Baca juga: Pembebasan lahan Depo MRT di Ancol akan mulai dilakukan tahun 2021
Baca juga: MRT bantah tanah galian proyeknya untuk reklamasi Ancol


Persoalan itu sebetulnya akan dibahas dalam rapat kerja antara Komisi B dengan Pemprov DKI Jakarta pada Selasa ini. Namun rapat terpaksa ditunda dan akan digelar kembali pada Rabu (22/7) pagi karena tiga pejabat teras DKI tidak hadir dalam agenda tersebut.

Aziz berharap Kepala Dinas Perhubungan, Kepala DPMPTSP dan Asisten Perekonomian dan Keuangan DKI Jakarta dapat menghadiri agenda rapat berikutnya dengan tujuan agar empat BUMD, yaitu PT MRT Jakarta, PT Jakpro, PT Bank DKI dan PT Pembangunan Jaya Ancol Tbk (JAA) yang memiliki programnya masing-masing dapat saling bersinergi.

"Kami undang bukan hanya dari BUMD saja, tapi pembuat kebijakan. Contohnya Dishub, kami undang karena kaitannya dengan jalur MRT dan berkaitan juga dengan Ancol dan Jakpro," katanya.

Sebelumnya, PT MRT Jakarta membutuhkan dana sekitar Rp1,5 triliun untuk pembebasan lahan depo seluas 20 hektare di Ancol Barat, Kecamatan Pademangan, Jakarta Utara, pada 2021 mendatang.

Sedianya pembebasan lahan untuk trase II-B jurusan Kota-Ancol ini dilakukan pada 2020, namun terpaksa ditunda karena anggaran daerah diprioritaskan untuk penanganan COVID-19.

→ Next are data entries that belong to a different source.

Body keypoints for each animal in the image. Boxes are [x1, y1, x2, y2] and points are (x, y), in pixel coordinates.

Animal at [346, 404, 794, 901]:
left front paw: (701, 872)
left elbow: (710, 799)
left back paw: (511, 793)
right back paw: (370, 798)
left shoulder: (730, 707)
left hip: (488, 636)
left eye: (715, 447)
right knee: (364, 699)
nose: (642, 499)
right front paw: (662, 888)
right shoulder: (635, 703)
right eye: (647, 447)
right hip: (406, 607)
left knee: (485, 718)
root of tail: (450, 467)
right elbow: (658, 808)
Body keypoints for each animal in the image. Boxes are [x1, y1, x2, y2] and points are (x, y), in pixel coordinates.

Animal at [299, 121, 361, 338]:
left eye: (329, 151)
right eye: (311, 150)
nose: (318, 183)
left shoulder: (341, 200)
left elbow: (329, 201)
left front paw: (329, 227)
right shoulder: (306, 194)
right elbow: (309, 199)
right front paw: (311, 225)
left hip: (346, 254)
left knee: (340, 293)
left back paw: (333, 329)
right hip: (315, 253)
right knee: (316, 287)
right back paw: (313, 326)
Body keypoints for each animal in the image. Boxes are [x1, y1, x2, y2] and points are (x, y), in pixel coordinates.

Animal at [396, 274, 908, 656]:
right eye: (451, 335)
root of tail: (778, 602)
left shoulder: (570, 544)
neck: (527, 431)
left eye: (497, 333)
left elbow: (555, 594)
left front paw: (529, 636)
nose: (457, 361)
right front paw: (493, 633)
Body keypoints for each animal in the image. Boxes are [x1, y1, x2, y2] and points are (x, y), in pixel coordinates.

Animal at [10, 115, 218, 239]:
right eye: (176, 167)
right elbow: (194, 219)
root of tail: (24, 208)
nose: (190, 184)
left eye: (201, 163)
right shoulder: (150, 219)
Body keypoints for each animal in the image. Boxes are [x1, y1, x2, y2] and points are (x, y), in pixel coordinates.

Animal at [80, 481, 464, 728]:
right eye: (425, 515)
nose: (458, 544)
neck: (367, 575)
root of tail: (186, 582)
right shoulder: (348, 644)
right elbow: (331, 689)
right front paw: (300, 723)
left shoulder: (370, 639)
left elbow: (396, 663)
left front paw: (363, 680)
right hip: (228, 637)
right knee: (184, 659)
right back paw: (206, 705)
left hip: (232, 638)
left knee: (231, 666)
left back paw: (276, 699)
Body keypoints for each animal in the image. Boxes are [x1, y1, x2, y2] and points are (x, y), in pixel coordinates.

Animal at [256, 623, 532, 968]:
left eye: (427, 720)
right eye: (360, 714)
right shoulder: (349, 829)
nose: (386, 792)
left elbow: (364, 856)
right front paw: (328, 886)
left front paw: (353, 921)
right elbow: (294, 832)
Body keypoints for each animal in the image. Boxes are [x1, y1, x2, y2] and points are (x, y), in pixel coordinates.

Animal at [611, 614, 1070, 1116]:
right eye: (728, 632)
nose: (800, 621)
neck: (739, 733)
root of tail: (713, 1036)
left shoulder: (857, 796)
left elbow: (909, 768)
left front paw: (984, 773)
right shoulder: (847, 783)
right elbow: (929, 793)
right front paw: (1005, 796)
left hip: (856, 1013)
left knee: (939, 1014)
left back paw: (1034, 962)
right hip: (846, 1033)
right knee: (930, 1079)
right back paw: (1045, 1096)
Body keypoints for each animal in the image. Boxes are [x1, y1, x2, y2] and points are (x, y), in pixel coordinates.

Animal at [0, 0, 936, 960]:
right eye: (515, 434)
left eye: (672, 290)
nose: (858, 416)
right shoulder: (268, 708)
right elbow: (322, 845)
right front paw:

"Rencana tahun depan (pembebasan lahan) karena tahun ini boleh dikatakan tidak ada pendanaan dari pemda," kata Direktur Utama PT MRT Jakarta William Sabandar usai rapat kerja dengan Komisi B DPRD DKI Jakarta pada Rabu (8/6).

William mengatakan, penetapan lahan untuk pembangunan depo trase II-B telah melalui studi kelayakan (feasibility study/FS) oleh pihak konsultan. Dia berharap, dana untuk pembebasan lahan bisa dikucurkan pada tahun depan.

Badan Kerja Sama Internasional Jepang (Japan International Cooperation Agency/JICA) selaku pemberi pinjaman dana akan melakukan pengecekan lahan depo pada November 2020. JICA juga mewajibkan MRT Jakarta supaya memiliki lahan depo untuk pembangunan MRT trase II-B.